Industrial Schools were for young criminals I was told when I grew older and frisky with adolescence. And many’s the time I was threatened with being incarcerated there by both parents. If that yardstick on morality was used today most young people would be locked up. The fact was parents and adults generally believed in the system of the Industrial and Reformatory Schools. That’s why it ran and ran.
Today’s protesters against this past should ask grandparents or better still, great-grandparents, if still alive, if they supported this barbarous system. There was no home-haven for a young pregnant girl nor for the boy who got her like that. Both were candidates for the Industrial school. If a parent drove you crazy with their constant beatings and you lashed out in desperation to save your dignity that also made you a candidate. Parents could be very cruel during my time as a boy. it was sticks, kicks and the jabbing of a spoon-handle into the spine. Girls fared no better than boys.
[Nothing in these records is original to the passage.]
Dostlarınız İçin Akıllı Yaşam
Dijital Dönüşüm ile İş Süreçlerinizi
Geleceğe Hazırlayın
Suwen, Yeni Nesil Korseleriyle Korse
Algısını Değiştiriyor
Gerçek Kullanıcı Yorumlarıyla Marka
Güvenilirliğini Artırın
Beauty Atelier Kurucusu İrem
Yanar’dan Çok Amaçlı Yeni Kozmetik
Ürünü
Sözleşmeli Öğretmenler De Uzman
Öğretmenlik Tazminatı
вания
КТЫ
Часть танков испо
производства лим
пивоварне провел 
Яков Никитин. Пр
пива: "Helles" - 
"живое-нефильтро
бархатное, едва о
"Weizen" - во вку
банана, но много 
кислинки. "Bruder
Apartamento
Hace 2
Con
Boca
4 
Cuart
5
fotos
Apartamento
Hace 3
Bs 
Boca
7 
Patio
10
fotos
You were a young criminal and you could be put into the hands of the Industrial School which would straighten you out. There was no notion of education and being cared for properly. In the North of Ireland you got beaten at home and you got beaten at school, and if a Catholic in a hard-line Protestant area you also had to face the murderous hatred of that community.
England, Scotland and Wales also had its Industrial Schools despite the name changes. But the focus now seems to be mostly on paedophilia in the children’s homes, and the cover-up of elites involved in this practice. (waiting for them to die rather than charging them, then having the media deny they were ever involved in child abuse))
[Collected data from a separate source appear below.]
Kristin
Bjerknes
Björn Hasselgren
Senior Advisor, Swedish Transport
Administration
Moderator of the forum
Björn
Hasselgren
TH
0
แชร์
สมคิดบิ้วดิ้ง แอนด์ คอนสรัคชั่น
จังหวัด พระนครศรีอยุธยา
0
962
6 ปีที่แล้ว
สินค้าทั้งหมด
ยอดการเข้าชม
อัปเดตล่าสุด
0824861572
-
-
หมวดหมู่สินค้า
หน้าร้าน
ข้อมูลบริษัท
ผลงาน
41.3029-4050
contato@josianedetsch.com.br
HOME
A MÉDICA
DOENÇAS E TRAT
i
Haut de la Garenne, in Jersey, the Channel Islands has been in the news. Haut de la Garenne (known also as the Jersey Home for Boys) began in 1867, according to Wikipedia, as an industrial school for young people which became the scene for serious sexual abuse.
So now Ireland, North and South, the UK and the Channel Islands have awakened to what past generations have done to them and it doesn’t look there were any innocent bystanders like parents, for example.